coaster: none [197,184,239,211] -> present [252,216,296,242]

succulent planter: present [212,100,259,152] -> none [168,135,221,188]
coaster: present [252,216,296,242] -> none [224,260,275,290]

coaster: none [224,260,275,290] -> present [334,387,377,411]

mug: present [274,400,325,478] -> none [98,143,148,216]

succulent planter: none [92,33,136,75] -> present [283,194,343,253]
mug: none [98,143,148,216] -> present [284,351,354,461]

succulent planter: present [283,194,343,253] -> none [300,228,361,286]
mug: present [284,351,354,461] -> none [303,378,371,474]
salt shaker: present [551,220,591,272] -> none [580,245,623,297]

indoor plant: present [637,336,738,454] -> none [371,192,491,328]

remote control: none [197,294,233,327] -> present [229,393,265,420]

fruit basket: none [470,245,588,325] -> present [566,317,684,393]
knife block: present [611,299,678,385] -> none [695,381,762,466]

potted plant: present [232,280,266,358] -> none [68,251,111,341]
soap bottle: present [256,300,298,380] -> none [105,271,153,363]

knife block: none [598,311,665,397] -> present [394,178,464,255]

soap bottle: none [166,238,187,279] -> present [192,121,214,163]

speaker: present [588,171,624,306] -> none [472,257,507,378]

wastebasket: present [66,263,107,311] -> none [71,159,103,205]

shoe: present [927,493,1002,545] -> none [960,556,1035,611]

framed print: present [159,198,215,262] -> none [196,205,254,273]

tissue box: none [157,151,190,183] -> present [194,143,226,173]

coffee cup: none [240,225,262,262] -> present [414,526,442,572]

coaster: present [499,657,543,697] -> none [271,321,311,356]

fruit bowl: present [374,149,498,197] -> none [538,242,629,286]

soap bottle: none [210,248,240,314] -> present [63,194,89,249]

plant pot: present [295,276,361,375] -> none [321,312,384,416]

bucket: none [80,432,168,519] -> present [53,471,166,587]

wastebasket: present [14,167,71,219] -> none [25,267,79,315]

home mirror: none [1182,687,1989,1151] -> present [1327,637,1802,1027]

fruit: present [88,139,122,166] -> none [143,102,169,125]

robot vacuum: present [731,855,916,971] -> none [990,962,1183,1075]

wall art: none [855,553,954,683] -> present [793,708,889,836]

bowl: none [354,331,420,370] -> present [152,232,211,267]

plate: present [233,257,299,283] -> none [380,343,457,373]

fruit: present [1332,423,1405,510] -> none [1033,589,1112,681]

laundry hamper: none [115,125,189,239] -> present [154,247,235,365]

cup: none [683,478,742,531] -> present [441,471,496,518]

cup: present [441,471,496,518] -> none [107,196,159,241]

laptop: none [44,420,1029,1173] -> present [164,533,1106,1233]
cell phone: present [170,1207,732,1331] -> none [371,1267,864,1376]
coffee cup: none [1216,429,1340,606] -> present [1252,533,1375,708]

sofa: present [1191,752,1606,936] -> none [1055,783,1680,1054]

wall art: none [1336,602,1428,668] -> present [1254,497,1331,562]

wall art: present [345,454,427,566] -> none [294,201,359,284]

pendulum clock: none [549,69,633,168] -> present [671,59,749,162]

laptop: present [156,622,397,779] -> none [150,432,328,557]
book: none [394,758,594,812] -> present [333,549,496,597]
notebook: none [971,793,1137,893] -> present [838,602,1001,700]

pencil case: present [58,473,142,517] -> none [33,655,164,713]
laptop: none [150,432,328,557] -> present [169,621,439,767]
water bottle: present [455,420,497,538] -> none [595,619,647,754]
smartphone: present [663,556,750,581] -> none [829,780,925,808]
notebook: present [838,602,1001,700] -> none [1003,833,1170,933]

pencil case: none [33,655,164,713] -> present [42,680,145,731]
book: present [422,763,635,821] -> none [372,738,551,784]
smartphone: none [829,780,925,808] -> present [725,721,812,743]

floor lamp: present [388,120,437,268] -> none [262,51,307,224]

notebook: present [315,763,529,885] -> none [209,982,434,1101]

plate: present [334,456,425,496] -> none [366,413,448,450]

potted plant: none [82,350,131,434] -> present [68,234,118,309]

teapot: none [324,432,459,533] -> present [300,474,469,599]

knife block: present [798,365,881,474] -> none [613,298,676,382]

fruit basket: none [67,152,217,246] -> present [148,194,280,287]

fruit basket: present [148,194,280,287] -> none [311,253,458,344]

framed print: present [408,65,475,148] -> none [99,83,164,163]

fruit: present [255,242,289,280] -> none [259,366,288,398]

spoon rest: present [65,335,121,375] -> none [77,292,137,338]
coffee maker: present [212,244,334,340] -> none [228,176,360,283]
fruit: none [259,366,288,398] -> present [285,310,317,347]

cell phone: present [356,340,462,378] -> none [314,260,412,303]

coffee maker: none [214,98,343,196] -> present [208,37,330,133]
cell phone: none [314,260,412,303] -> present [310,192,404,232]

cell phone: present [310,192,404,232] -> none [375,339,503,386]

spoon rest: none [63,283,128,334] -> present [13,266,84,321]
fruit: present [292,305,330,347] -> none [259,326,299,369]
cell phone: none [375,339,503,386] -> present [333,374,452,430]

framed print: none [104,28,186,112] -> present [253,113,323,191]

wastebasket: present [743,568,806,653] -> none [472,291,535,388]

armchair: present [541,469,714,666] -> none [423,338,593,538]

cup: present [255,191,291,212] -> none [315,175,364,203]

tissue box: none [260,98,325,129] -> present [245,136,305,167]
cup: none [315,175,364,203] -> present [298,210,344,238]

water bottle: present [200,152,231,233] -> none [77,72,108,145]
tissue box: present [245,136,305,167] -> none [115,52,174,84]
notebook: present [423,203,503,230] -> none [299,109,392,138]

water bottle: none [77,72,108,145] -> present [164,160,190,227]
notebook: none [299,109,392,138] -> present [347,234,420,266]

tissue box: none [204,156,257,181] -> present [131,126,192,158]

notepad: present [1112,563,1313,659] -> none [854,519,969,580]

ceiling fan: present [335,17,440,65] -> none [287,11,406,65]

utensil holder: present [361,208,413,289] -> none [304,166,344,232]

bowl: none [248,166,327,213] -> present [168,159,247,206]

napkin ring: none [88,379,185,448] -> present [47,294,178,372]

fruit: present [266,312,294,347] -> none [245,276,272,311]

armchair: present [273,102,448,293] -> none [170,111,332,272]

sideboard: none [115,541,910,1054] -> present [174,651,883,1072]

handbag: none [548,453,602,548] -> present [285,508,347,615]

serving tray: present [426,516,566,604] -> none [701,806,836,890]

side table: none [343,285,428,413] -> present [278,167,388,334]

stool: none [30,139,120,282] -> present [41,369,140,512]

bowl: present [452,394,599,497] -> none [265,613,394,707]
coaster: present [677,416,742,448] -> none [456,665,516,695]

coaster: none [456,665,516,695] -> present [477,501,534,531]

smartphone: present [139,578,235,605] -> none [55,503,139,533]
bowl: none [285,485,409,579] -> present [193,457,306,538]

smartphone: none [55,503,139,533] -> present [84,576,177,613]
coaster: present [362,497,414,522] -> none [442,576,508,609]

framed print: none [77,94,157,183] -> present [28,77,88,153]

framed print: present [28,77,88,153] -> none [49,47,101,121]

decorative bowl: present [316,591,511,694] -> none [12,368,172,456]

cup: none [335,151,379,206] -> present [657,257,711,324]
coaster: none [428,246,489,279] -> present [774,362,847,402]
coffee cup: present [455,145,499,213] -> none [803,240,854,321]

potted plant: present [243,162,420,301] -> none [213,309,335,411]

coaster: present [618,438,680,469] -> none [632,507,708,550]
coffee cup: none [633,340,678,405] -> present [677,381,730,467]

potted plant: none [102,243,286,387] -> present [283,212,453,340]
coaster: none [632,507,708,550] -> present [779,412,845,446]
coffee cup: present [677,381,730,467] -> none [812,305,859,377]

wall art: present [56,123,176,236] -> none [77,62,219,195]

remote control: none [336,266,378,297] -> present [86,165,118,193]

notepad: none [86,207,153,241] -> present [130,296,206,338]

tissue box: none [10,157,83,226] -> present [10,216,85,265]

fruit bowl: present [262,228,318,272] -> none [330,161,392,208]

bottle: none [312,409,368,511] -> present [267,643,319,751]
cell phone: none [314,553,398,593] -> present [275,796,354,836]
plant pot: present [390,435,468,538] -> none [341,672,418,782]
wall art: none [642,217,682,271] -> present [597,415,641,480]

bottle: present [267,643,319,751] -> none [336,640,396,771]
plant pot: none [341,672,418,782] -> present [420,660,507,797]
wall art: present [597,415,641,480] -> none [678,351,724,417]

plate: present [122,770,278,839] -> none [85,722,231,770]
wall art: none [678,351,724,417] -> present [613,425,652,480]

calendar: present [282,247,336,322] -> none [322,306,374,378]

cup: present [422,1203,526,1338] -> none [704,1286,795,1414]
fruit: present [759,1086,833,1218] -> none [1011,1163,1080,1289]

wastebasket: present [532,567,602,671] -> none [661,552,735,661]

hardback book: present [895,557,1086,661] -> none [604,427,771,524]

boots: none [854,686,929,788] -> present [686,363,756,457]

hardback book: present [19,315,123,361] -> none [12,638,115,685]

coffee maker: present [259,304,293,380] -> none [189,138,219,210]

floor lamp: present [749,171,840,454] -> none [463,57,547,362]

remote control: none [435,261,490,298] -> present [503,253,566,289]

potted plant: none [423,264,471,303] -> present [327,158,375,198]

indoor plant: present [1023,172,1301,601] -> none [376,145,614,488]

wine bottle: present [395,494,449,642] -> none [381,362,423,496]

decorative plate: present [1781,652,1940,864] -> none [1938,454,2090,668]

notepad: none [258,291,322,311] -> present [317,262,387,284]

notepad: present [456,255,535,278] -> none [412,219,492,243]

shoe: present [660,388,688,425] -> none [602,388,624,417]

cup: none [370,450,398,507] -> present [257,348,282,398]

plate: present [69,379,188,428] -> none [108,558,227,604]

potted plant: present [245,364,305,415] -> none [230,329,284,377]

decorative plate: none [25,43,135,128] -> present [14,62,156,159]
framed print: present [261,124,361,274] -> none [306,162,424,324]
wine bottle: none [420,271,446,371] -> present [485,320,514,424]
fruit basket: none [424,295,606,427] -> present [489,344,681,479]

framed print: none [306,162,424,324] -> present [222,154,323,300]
───
§ **Problem to work on**
Looking at the records above, return exactly the lines from the line with "framed print: none [77,94,157,183]" to the line with "cup: none [335,151,379,206]", both ends included.

§ **Task output**
framed print: none [77,94,157,183] -> present [28,77,88,153]

framed print: present [28,77,88,153] -> none [49,47,101,121]

decorative bowl: present [316,591,511,694] -> none [12,368,172,456]

cup: none [335,151,379,206] -> present [657,257,711,324]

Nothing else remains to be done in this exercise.